He got a nail in his hand and then climbed up a fucking rope just three minitues later man.
Why don’t the stig of the dump lads make up an army of spiky armoured zombies and just fucking set em loose on the saviours?
I know, I know. It’s just such easy Monday night telly. I wear blind every week i’ll stop… but I don’t.
Apologies, was trying emulate the Stig of the dump style chat but instead the post just came across as a bit creepy.
I knew what you were doing and I appreciated the effort
I might set up a support group for people who think they can’t quit this show.
What are they, made of spikes?
I don’t know where they managed to find that spiky jacket and helmet in fairness, never seen one of them in the real world
They’re metal workers you fucking idiot! Did you think the clangers had left that iron chicken there?
This show is so goofy. It’s always been a little silly, but it’s really stepped it up a notch. My guess is the next episode will halt the show’s upward curve in quality by having a lot of Negan in it.
How many more “secret” communities will the characters find a half day ride from Alexandria?
Oh yeah so I feel I missed something. Why was the Wire priest nicking all the stuff from Alexandria?
Hi Lonzy, just wanted to check that you knew I was joking here and that this is a double wolfcastleing?
Let’s move on from this and concentrate on why the wire priest was nicking everything.
I’ve moved on but I can’t help you with this as I haven’t really been paying attention
I’m not sure there is a reason.
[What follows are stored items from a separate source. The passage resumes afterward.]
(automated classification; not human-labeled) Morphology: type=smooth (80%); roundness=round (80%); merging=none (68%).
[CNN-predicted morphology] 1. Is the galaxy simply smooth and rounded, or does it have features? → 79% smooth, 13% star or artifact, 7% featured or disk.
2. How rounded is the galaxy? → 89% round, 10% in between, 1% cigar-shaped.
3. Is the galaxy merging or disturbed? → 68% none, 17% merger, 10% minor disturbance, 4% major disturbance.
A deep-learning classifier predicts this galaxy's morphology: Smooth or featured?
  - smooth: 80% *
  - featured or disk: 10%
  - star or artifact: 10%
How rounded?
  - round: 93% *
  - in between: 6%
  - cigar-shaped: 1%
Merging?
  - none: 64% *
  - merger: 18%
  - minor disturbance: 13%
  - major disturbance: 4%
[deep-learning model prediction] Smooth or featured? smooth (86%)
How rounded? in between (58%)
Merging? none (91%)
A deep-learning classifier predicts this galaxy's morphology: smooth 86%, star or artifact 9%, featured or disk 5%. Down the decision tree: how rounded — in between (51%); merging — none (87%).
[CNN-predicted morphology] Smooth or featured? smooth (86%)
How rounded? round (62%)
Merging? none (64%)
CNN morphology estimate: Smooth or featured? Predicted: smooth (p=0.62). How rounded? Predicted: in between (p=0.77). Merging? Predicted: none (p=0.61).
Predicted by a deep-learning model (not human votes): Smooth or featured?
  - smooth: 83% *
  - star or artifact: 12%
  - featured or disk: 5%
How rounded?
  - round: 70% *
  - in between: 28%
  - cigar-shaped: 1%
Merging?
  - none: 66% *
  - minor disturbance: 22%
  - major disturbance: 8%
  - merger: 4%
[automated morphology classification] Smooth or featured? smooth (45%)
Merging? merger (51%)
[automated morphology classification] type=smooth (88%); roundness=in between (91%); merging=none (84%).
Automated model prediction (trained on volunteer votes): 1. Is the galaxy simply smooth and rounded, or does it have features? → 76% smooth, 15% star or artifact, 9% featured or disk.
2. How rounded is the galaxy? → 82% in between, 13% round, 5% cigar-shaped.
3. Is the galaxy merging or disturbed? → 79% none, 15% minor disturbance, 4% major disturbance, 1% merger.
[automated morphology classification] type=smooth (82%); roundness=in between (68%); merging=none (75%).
I think they just needed him to be caught by the Stiglers so he did it for that reason.
It’s as good a reason as any isn’t it
Oh maybe he was legit kidandfoodnapped, having had a look. Thought his story was testicles but maybe not.
Up to where Beth and Daryl burn down the house and Daryl has a bit of a drunken breakdown.
Good coupling them two. I love Daryl.
Did you notice when Gabriel pulls away in his car from Alexandria, a hooded figure sits up in the seat next to him?